I think Dunkerrin Grey Mist (his sire) is still standing in Roscommon?
Another vote for Come T he's a lovely stallion in the flesh and quite a sporty model!
Oh and the son of the guy who stands Rebel Mountain is on here as Rebel Mountain (rather appropriately!) so maybe you could PM him?
Oh and Sir Rivie was one of the nicest RID stallions to stand in hte modern era IMHO. He had the jump, the looks, the athletiscism and poke. Such a pity he died so soon.


----------



## lillith (8 August 2012)

I'm no expert but I have met Creevagh Grey Rebel, he is a lovely chap. Real spunky little jumper, not particularly tall but by god he can get off the ground. Personally I liked him - a good balance between the older, more solidly built (brick outhouse...) style and the more modern athletic style IDs to my mind. Good strong build and bone without being too heavy.


----------



## wench (8 August 2012)

I would have said Coille Mor Hill.... alas he is no longer on this earth.

I think I saw one of his sons at stud somewhere, although that could have been in America.

Probably no good but here he is:
http://www.irishdraught.com/horses/profile.php?unid=4363


----------



## Kacey88 (8 August 2012)

Record set.
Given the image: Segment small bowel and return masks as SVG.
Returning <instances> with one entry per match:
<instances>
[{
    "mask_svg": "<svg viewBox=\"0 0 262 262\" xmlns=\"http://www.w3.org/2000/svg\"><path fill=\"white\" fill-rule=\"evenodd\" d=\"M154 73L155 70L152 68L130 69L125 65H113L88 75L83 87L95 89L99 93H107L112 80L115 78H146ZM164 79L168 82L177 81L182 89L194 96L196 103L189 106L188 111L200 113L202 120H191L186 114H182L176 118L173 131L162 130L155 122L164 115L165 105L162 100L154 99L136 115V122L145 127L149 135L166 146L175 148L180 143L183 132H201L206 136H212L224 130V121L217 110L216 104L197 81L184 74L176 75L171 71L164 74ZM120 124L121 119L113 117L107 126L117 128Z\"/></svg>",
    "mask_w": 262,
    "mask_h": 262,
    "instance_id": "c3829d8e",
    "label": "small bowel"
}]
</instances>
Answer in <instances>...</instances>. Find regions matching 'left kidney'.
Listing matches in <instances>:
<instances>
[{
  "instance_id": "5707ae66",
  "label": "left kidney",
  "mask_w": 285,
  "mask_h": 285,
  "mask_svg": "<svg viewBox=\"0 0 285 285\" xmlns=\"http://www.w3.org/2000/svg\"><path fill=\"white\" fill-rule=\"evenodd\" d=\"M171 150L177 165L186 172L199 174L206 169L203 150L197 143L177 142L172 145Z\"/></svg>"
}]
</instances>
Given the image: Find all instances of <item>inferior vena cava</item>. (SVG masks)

--

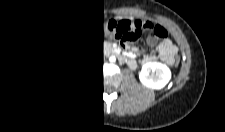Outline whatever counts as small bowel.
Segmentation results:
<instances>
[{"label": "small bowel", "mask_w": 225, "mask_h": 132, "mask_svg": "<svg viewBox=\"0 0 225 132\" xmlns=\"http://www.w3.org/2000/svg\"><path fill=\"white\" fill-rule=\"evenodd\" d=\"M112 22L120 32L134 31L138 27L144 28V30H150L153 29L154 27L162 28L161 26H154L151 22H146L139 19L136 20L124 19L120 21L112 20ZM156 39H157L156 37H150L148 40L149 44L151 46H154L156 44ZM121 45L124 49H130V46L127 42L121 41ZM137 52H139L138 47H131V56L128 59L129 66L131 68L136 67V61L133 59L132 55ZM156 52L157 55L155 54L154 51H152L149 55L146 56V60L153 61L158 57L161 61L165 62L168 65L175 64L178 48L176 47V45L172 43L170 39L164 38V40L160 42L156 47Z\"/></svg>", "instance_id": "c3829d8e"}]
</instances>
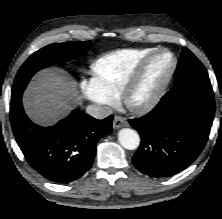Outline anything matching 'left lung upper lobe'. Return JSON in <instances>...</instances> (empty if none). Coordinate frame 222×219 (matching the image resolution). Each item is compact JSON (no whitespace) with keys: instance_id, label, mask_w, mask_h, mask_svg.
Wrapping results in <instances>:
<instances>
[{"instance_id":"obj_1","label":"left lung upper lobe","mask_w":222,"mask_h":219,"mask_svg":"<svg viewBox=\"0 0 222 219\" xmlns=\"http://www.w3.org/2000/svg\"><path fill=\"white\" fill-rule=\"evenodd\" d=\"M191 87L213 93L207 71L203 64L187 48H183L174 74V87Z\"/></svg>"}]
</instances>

* * *

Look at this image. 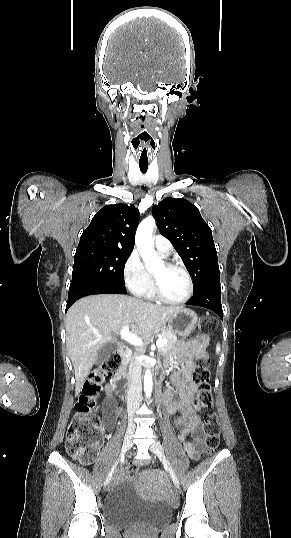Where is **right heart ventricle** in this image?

Written tasks.
[1] In the forum thread on Irish Draught stallions, what does wench say has happened to Coille Mor Hill?
[2] Continue the forum thread on Irish Draught stallions from where it stops.

Responses.
[1] He is no longer on this earth.

[2]
lillith said:



			I'm no expert but I have met Creevagh Grey Rebel, he is a lovely chap. Real spunky little jumper, not particularly tall but by god he can get off the ground. Personally I liked him - a good balance between the older, more solidly built (brick outhouse...) style and the more modern athletic style IDs to my mind. Good strong build and bone without being too heavy.
		
Click to expand...

I really like him too, he's on my shortlist. I hope there are loads at the RDS next week, one thing seeing them on paper and another in the flesh. Does anyone know how many are usually at it, and do you get a chance to see them in the stable at any stage?


----------



## gadetra (9 August 2012)

Kacey88 said:



			I really like him too, he's on my shortlist. I hope there are loads at the RDS next week, one thing seeing them on paper and another in the flesh. Does anyone know how many are usually at it, and do you get a chance to see them in the stable at any stage?
		
Click to expand...

Yup! Just ask when the owners are around, that's how I've done it.
Enjoy!


----------



## chicolena (21 August 2012)

What about Blue Rajah if he's still alive, 16.1hh, 23.0cm bone. theres a picture of rebel mountain on sporthorsedatabase.com. i saw King Alton at the RDS, thought he was a more traditional type (Merry mate x Kildalton son).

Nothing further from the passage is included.